# Marine Radios. FUNNELL WEB SPIDER



## breamingfromabass

Hey Guys,

I jst walked into my bathroom and was confronted by a _*freaking funnell web spider*_!!! WHAT THE F??? Scared the poop out of me especially at this hour. That is probably why the safety questions... Another one in safety. Marine radios ..... I know nothing about them. But after some reading it appears as though:

*UHF you can speak freely on between different yakkers and there is no licence etc etc needed, but will not help you get rescued out on the water.

*VHF you need a licence (after completing a course), to operate and this gives the ability to call in your trip details to the local coast gaurd, your weather warnings and access to channel 16 (??) which is apparently the distress channell and will raise the alarm should there be a *funnell web* in your kayak - or anything of similar seriousness.

Questions:

1) Is the above around about right?

2) looking at for a handheld, battery (like AA) operated and waterproof one? How much? Any links to prodcust stocked locally would be great. Does anyone use one currently?

Some may consider this overkill but in light of the arachnid that is glaring at my through tupperware (still have got the courage up to kill it), it is obvious that unexpected stuff happens, best to be prepared. Especially because my area is a little isolated from the rest of you so I will probably spend most of my timeon the water solo.

Thanks a lot again for the help.

Luke.


----------



## DGax65

I probably can't help with the radios, as things are done a bit differently here in the US. We rely almost exclusively on VHF marine band radios.

Funnel web spiders, huh? Yikes. I just wiki'd funnel web. Sounds dangerous :shock:


----------



## rawprawn

I have small UHF it's good for communicating between other yakers with UHF but if you get into trouble you will be wanting a VHF. I've been doing a bit more offshore stuff lately by myself and have been thinking about getting a water proof VHF.

If they are too expensive I'll resort to using smoke signals. I'll carry a some twigs and some kerro on the yak to be safe.


----------



## rawprawn

This looks to be exactly what I'm after. Right price too.

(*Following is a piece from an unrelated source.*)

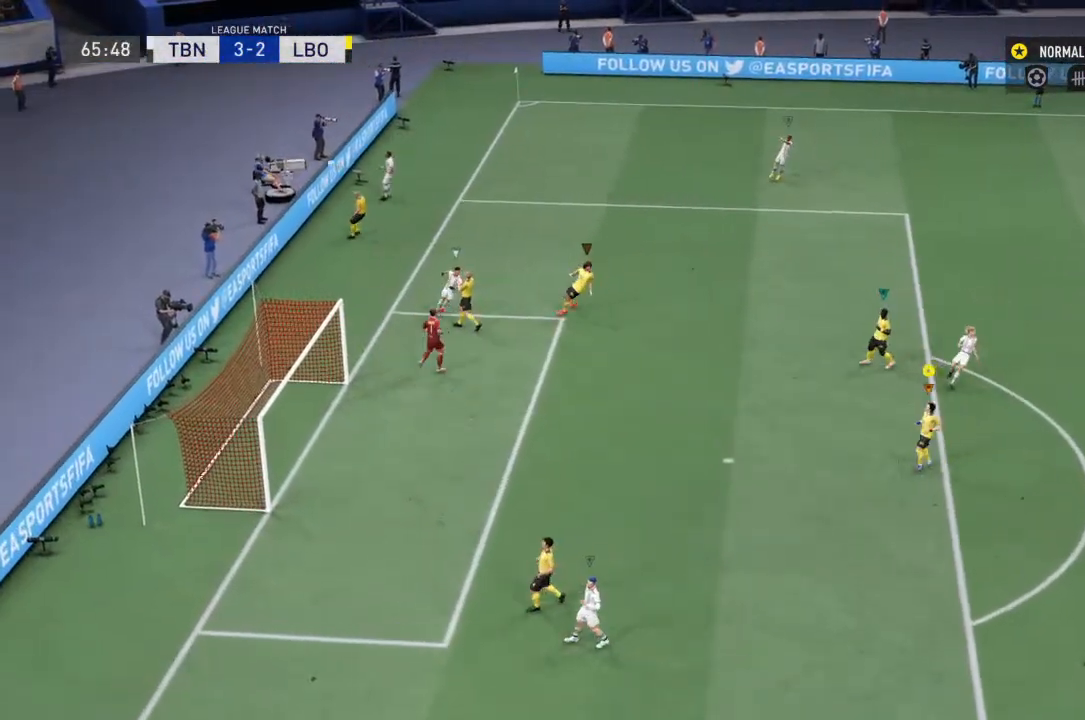
Gameplay with a controller (PlayStation layout); each line is a JSON object with the inputs held at the frame after it (dt_ms = milliseconds from this image to that frame). "events" lists button and stick changes between this image and that frame as [ms after this image, input, new state], when the widget could be followed in between. Not read: L3 R3.
{"dt_ms": 500, "buttons": ["CROSS"], "left_stick": "center", "right_stick": "center", "events": [[167, "CROSS", "down"], [267, "CROSS", "up"], [433, "CROSS", "down"]]}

http://www.cabelas.com/cabelas/en/templ ... hasJS=true


----------



## rawprawn

More research on this

http://www.powerboat-reports.com/sample/vhf.html

Think I'm going to buy one :twisted:


----------



## breamingfromabass

Hey guys, 
Thanks for the info...

Rawprawn,
Good reserch mate - but would you order from that site? Isn't it in america? Do you trust it to get here?
I have found a few Icom M34 (I have no clue about bands etc etc but this one seems referenced in high regard - anyone?), for arounf 200 shipped in Aus might go with one like that:

"http://www.sailingworld.com/sailing-gear/electronics/the-icom-m34-worlds-first-floating-handheld-vhf-50547.html"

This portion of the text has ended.